School of Information Sciences

Schwebel discusses Island of the Blue Dolphins and NPS web resource

Sara Schwebel
Sara L. Schwebel, Professor and Director of the Center for Children's Books

With schools resorting to virtual instruction during the pandemic, educators and families rely on online resources such as the National Park Service's Island of the Blue Dolphins website, which was developed by Sara L. Schwebel, iSchool professor and director of The Center for Children's Books, in partnership with the NPS. In this Q&A, Schwebel discusses how her research on the Island of the Blue Dolphins book led to her work with the NPS and future plans for the Books to Parks initiative.

Why did you choose Scott O’Dell’s book, Island of the Blue Dolphins, for your research?

Island of the Blue Dolphins has arguably been the most widely taught work of children's historical fiction in the United States for decades; as such, it has played an outsized role in children's understanding of the national past. Historians have long been interested in exactly what history children learn in school textbooks.

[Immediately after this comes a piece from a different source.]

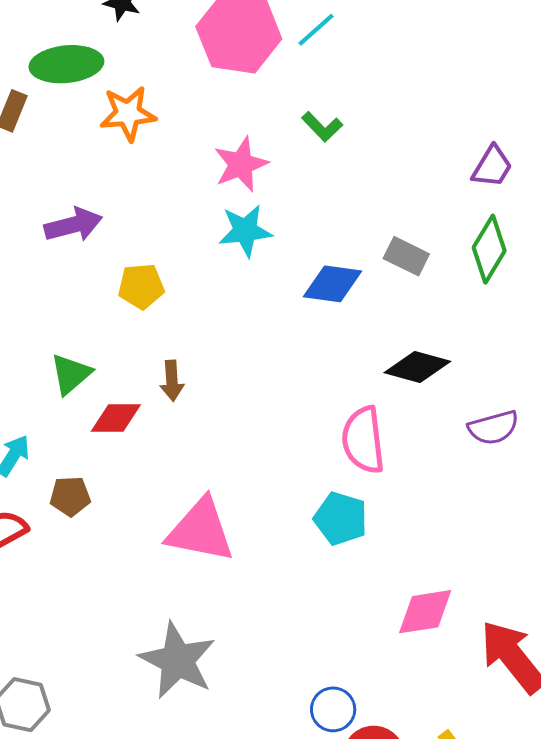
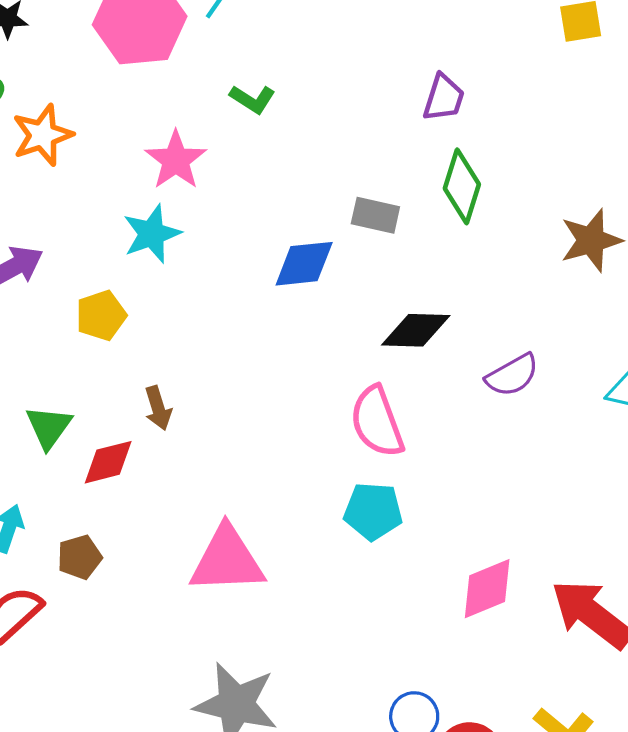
cyan star: (245, 231) -> (152, 234), moved

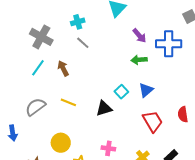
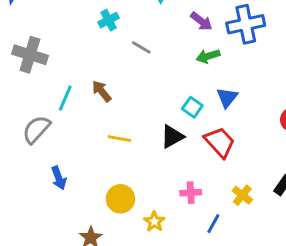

But the history they learn by reading fiction is equally important.

Why do you think Island of the Blue Dolphins has remained a classroom staple after so many years? What lessons does the book teach?

The answer is complicated, and not what everyone wants to hear. The easy response is that the Newbery-winning book narrates a compelling story in beautiful, spare prose. At the time of its original, 1960 publication, it spoke to both the feminist and environmental movements with its strong, female character who flourished alone on an island and cared for its natural resources. But the novel's protagonist is a Native Californian who is alone on the island as a result of imperialism and multinational policies of Indian removal; moreover, the novel is a Vanishing Indian story. At the book's end, the protagonist has been "rescued" by white hunters and a priest and brought to the California mainland. Readers are told in the afterword that she died just seven weeks later, as the last of her people. (In fact, the rapidity of her death is true, but she was not "the last of her race.") Today's readers are more conscious than those of the past that Dolphins is not an #OwnVoices text. Yet the irony of labeling an indigenous woman a "female Crusoe" is more difficult for many to see. My hope is that children, parents, and teachers will read Island of the Blue Dolphins alongside a wealth of historical and scientific material on the NPS website (as well as in conversation with #Own Voices texts) to better understand how the stories we tell—and how we tell stories—matter.

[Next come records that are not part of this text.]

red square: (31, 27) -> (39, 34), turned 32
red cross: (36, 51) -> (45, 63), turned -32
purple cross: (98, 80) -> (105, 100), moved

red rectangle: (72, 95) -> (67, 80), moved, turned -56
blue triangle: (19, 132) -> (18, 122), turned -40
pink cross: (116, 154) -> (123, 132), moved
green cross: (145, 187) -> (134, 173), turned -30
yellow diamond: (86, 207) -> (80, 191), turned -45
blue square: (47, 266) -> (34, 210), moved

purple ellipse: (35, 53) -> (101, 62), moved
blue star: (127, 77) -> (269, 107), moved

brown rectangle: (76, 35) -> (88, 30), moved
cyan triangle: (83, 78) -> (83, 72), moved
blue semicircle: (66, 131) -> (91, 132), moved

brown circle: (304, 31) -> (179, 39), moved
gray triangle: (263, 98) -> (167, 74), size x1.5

Tell me about the Island of the Blue Dolphins project with the National Park Service. How did the project originate?

Fortuitous timing! I had written about Island of the Blue Dolphins in my first book, Child-Sized History: Fictions of the Past in U.S. Classrooms (Vanderbilt, 2011), and I was in the process of creating a critical edition of the novel as part of my plan to publish a deeply researched, critical resource on the book that would be accessible to elementary school teachers and librarians: the people who introduce Dolphins to children.  I contacted the Channel Islands National Park because I knew that teachers frequently sought them out for information about the real, historical story that shapes the structure of the novel (it is set on a California Channel Island during the early nineteenth century). As it turned out, the park was in the beginning stages of creating a web resource on the novel; we decided to partner, and the project grew broader and deeper than any of us could have imagined at the time.

How has the Island of the Blue Dolphins NPS site been used by educators and parents?

It's always difficult to know how resources you've sent out into the world are utilized, but prior to the pandemic, I Skyped with fourth grade classrooms who interacted with a variety of media on the website as their class studied Island of the Blue Dolphins. The children asked insightful questions about the choices O'Dell made in his story, so I know that the website helped them to think about what was fact and what was fiction—and why that mattered.

What are your plans for partnering with the NPS to expand the Books to Parks initiative?

The website is the first in a Books to Parks initiative that, in linking award-winning children's literature to national parks, creates pathways for every child in the United States to visit and be inspired by our national treasures: public lands protected for the benefit of all.

The Center for Children's Books plans to partner with the NPS to create a landing page that provides a list of books-to-parks links. As individual parks decide that they are interested in building an expanded site with multiple features—similar in kind to the Island of the Blue Dolphins site—I will work with iSchool students to offer support in the form of research and the creation of a variety of content, such as K-12 lesson plans, interactive maps, and digital archives.